Bankitalia, XV lezione Paolo Baffi su credito, ricavi e capitale umano

L'economista di Princeton Kitoyaki spiega legami prestiti-flussi cassa

Bankitalia, XV lezione Paolo Baffi su credito, ricavi e capitale umano
Roma, 23 nov. (askanews) – Le dinamiche di erogazione del credito alle imprese non finanziarie, i sistemi (ma anche le insidie) con cui creditori e debitori possono cercare di mettersi al riparo dalla volatilità dei mercati, e il ruolo del capitale umano nell’attività imprenditoriale sono stati i temi al centro della quindicesima Lezione Paolo Baffi, che si è svolta oggi alla Banca d’Italia. Con il titolo “Orizzonti del Credito” è stata affidata quest’anno a Nobuhiro Kiyotaki, economista che insegna alla Princeton University.


Nei suoi studi, Kiyotaki ha approfondito il legame tra settore finanziario ed economia reale e, in particolare, ha mostrato in come le imperfezioni del mercato finanziario possano amplificare l’andamento del ciclo economico e gli effetti negativi di una crisi.



Aprendo la sua lezione, ha citato nuove evidenze, tratte da uno studio di Lian e Ma (2021) su dati statunitensi, secondo cui i prestiti delle imprese non finanziarie sono prevalentemente concessi a fronte dei ricavi degli anni immediatamente successivi, mentre un peso minore hanno i prestiti presi fornendo a garanzia le attività d’azienda.

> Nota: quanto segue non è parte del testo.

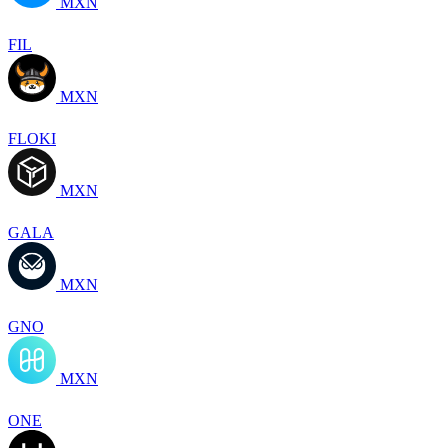
MXN
FIL
MXN
FLOKI
MXN
GALA
MXN
GNO
MXN
ONE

Kiyotaki, spiegano fonti presenti alla lezione, ha poi presentato una nuova teoria che spiega il fenomeno legandolo al diverso orizzonte temporale di imprese e finanziatori esterni. Da un lato l’imprenditore, che fornisce il capitale umano su cui si fonda l’attività dell’impresa, ha una prospettiva più di lungo periodo e collegata al ciclo dell’investimento, dall’altro lato i finanziatori, siano essi azionisti o creditori, interessati in ogni caso ai rendimenti di breve-medio periodo.

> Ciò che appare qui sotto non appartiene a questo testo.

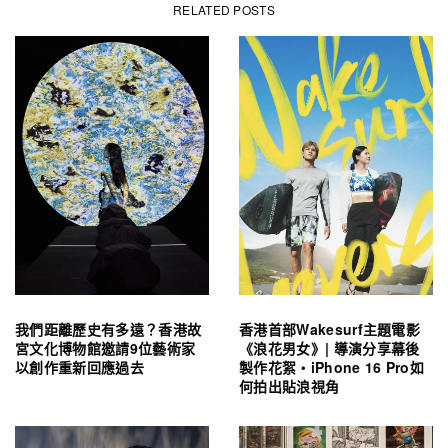
RELATED POSTS
我們距離歷史有多遠？香港故
香港首部Wakesurf主題電影
宮文化博物館邀請9位藝術家
《浪花男女》| 導演分享幕後
以創作重新回應過去
製作花絮・iPhone 16 Pro如
何拍出貼浪視角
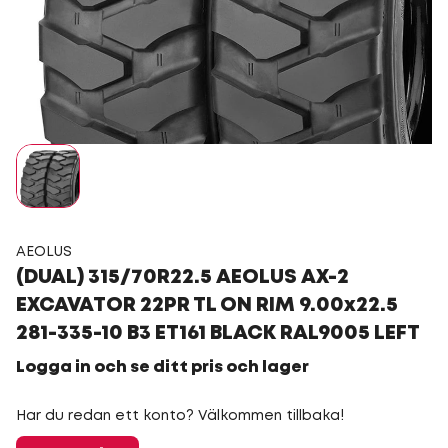
AEOLUS
(DUAL) 315/70R22.5 AEOLUS AX-2
EXCAVATOR 22PR TL ON RIM 9.00x22.5
281-335-10 B3 ET161 BLACK RAL9005 LEFT
Logga in och se ditt pris och lager
Har du redan ett konto? Välkommen tillbaka!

In questo quadro, l’impiego dei flussi di cassa a garanzia del finanziamento (cashflow-based lending) protegge debitori e creditori dalla volatilità dei mercati nella valutazione delle attività d’impresa, ma al tempo stesso li espone a un altro tipo di rischio, quello che deriva da una riduzione temporanea e consistente del fatturato.


Il modello proposto fornisce dunque una chiave di lettura originale sull’impatto di uno shock ai ricavi delle aziende: l’attenzione ai rendimenti nel breve termine può escludere le imprese dal mercato del credito, minandone la sopravvivenza e, nell’aggregato, ridurre l’attività economica.



E alla luce delle teorie esposte da Kiyotaki, le implicazioni della crisi pandemica, che non ha intaccato il capitale fisico ma ha ridotto drasticamente i ricavi in alcuni settori, appaiono ancor più preoccupanti. L’analisi ha confermato anche l’importanza del sostegno pubblico alle imprese durante la crisi, che contribuendo a preservare la loro capacità di creare reddito ha ridotto anche i possibili danni di lungo periodo della crisi.


Infine, Kiyotaki ha sottolineato il ruolo centrale del capitale umano nell’attività imprenditoriale, confermando altresì l’importanza di un’efficace politica di investimento nell’istruzione e nella ricerca per stimolare l’investimento e la crescita nel lungo periodo.